I let my head rest gently on his shoulder. The stars pass calm and clear outside—no more burdened resonance.
He brushes a stray lock from my face. “You okay to fly?”
I lean away and grin—soft and real. “With you? Anywhere.”
He scoffs playfully, low. “Next stop: amusement park. You don’t even know the half of men I’ll punch out so we don’t wait in line.”
I laugh—a release rattling free. “I’ve never been,” I confess.
He reaches up, brushes a scar near my temple. “Then that’s where we start. The first day of the rest.”
I close my eyes and exhale like water released. Garrus’s lips press softly against my forehead as we boot the engines and chart a course toward sunrise.
Because this? This is freedom. And I finally feel like I belong.
CHAPTER 34
GARRUS
I’m perched at the console, one massive arm draped over cold alloy, watching Malmount’s wrecked cruiser drift like tombstone in the void. The Vigil’s End is unnervingly silent—its engines off, life support whispering in the background, systems humming just so. Space presses on every panel. I should feel victory, but all I feel is the aftershock of violence and truth echoing in the stale air.
Seconds stretch into an eternity before the comm blips back to life. Dowron’s face cuts through the dim blue glow, grizzled and immovable—like an old war monument come to life. “You pulled it off,” he says, voice flat. “You cut the head off the dragon. Alliance owes you both more than a commendation.”
I don’t move. No thanks. No cheers needed. Just business.
He leans in, voice clipped: “I want you back—not as a soldier. As a ghost. Off-the-books. Permanent assignment.”
The words hit me like artillery. I snort disdainfully, fists clenching against the panel. “I don’t work for the Alliance,” I say. My gaze drifts rearward, to reality. Syd is seated at the nav console, her silhouette calm, serene, recalibrating their course. She’s something solid in this maelstrom.

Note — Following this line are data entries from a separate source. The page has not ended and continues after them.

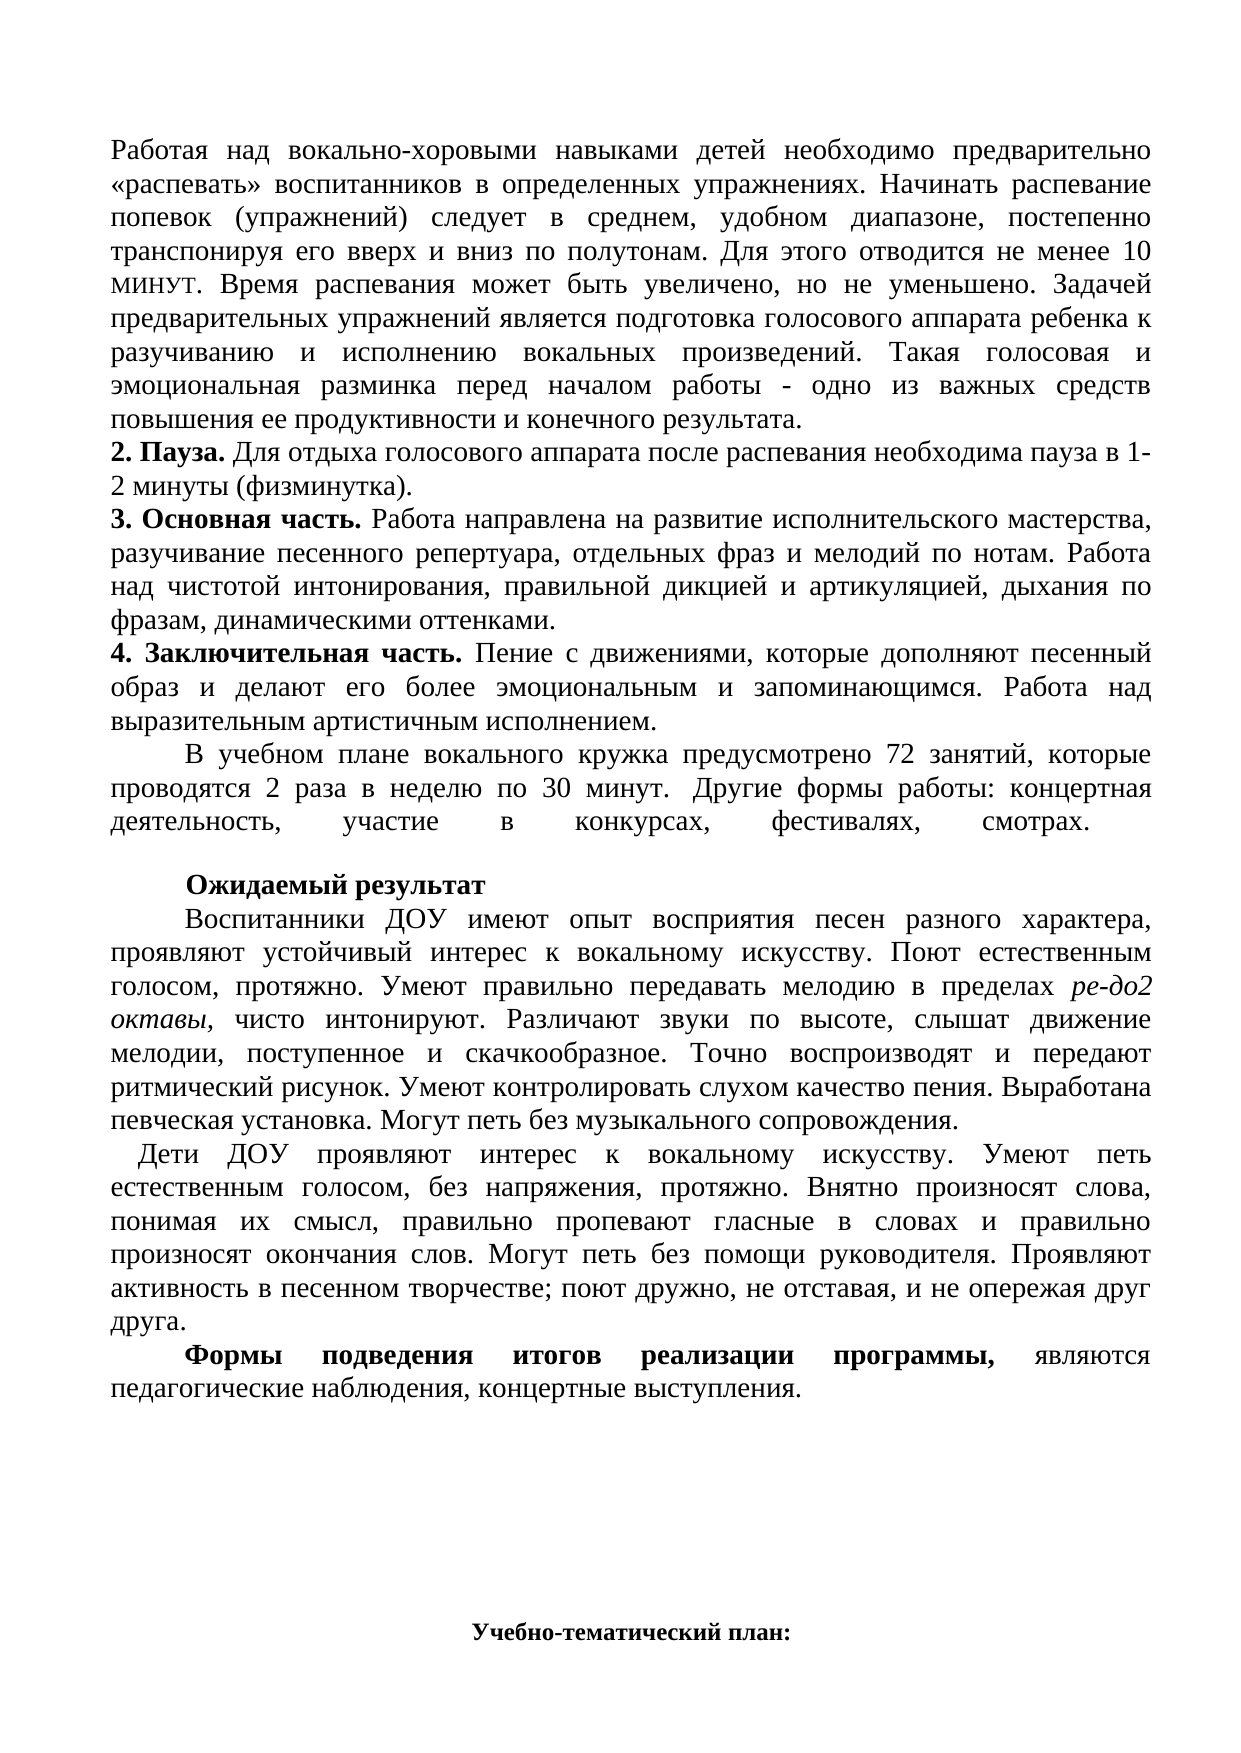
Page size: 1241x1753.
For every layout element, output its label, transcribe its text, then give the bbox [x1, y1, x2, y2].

text Учебно-тематический план: [110, 1617, 1152, 1646]
subtitle В учебном плане вокального кружка предусмотрено 72 занятий, которые проводятся 2 раза в неделю по 30 минут. Другие формы работы: концертная деятельность, участие в конкурсах, фестивалях, смотрах. [110, 736, 1152, 867]
text Работая над вокально-хоровыми навыками детей необходимо предварительно «распевать» воспитанников в определенных упражнениях. Начинать распевание попевок (упражнений) следует в среднем, удобном диапазоне, постепенно транспонируя его вверх и вниз по полутонам. Для этого отводится не менее 10 минут. Время распевания может быть увеличено, но не уменьшено. Задачей предварительных упражнений является подготовка голосового аппарата ребенка к разучиванию и исполнению вокальных произведений. Такая голосовая и эмоциональная разминка перед началом работы - одно из важных средств повышения ее продуктивности и конечного результата. [110, 132, 1152, 434]
text 2. Пауза. Для отдыха голосового аппарата после распевания необходима пауза в 1-2 минуты (физминутка). [110, 434, 1152, 501]
text 4. Заключительная часть. Пение с движениями, которые дополняют песенный образ и делают его более эмоциональным и запоминающимся. Работа над выразительным артистичным исполнением. [110, 636, 1152, 736]
text Дети ДОУ проявляют интерес к вокальному искусству. Умеют петь естественным голосом, без напряжения, протяжно. Внятно произносят слова, понимая их смысл, правильно пропевают гласные в словах и правильно произносят окончания слов. Могут петь без помощи руководителя. Проявляют активность в песенном творчестве; поют дружно, не отставая, и не опережая друг друга. [110, 1136, 1152, 1337]
text 3. Основная часть. Работа направлена на развитие исполнительского мастерства, разучивание песенного репертуара, отдельных фраз и мелодий по нотам. Работа над чистотой интонирования, правильной дикцией и артикуляцией, дыхания по фразам, динамическими оттенками. [110, 501, 1152, 636]
subtitle Ожидаемый результат [185, 867, 1152, 901]
text Формы подведения итогов реализации программы, являются педагогические наблюдения, концертные выступления. [110, 1337, 1150, 1404]
text Воспитанники ДОУ имеют опыт восприятия песен разного характера, проявляют устойчивый интерес к вокальному искусству. Поют естественным голосом, протяжно. Умеют правильно передавать мелодию в пределах ре-до2 октавы, чисто интонируют. Различают звуки по высоте, слышат движение мелодии, поступенное и скачкообразное. Точно воспроизводят и передают ритмический рисунок. Умеют контролировать слухом качество пения. Выработана певческая установка. Могут петь без музыкального сопровождения. [110, 901, 1152, 1136]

Really, I’m talking for me. “I work with it. When it suits me. When it’s sensible. I choose missions, I choose targets. And no one—no one—pins me down.”

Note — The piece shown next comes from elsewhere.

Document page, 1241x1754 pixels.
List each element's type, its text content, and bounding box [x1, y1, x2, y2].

Dowron tilts his head, eyes steady behind worn lines. “You’re right,” he admits, and it burns like truth.
I step forward, seizing the moment. “You—and every other general—sent millions of warriors to die on Horus IV for your political chess games. You fucked fresh recruits into the trenches because stability mattered more than human lives!” I jab a clawed finger at the screen. My scales flare red-hot beneath my anger.

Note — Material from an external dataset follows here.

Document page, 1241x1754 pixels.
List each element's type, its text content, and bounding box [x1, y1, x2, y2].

Dowron doesn’t flinch. Just looks like I shot through his rib cage. “You’re right,” he says, voice low. “I’d do it again.”
Time stops. I fling my fist through the monitor—flesh on flesh—and my gauntleted punch connects squarely with his jaw. A tooth shatters and clatters across the comm unit. I step back, breathing heavy.
Dowron’s face hardens, but he’s smiling. Of all things. “I’ll let you have that one, Garrus,” he says, pausing to spit a spot of blood. “But next time, I’ll show you I’m not as old as I look.”
My scales itch in shame and rage. I ended a war by stabbing a tooth out of my former commanding officer? That’s… hell.
He cuts the comm.
Immediately, calm floods me. Syd looks up at me from the nav console, concern clear. It makes my chest hollow to see her sweat-soft eyes for what echoes inside me. “Are we… busted?” she asks, voice raspy.
I close my eyes, breathe in the stale air. “Not yet.”
The silence stretches long enough that even the hum of the reactor sounds distant. But there’s a new tension now—between duty and rage, self and other, mission and meaning.
She closes the nav program and rolls her chair forward. “So, before we go ghost again… you okay?”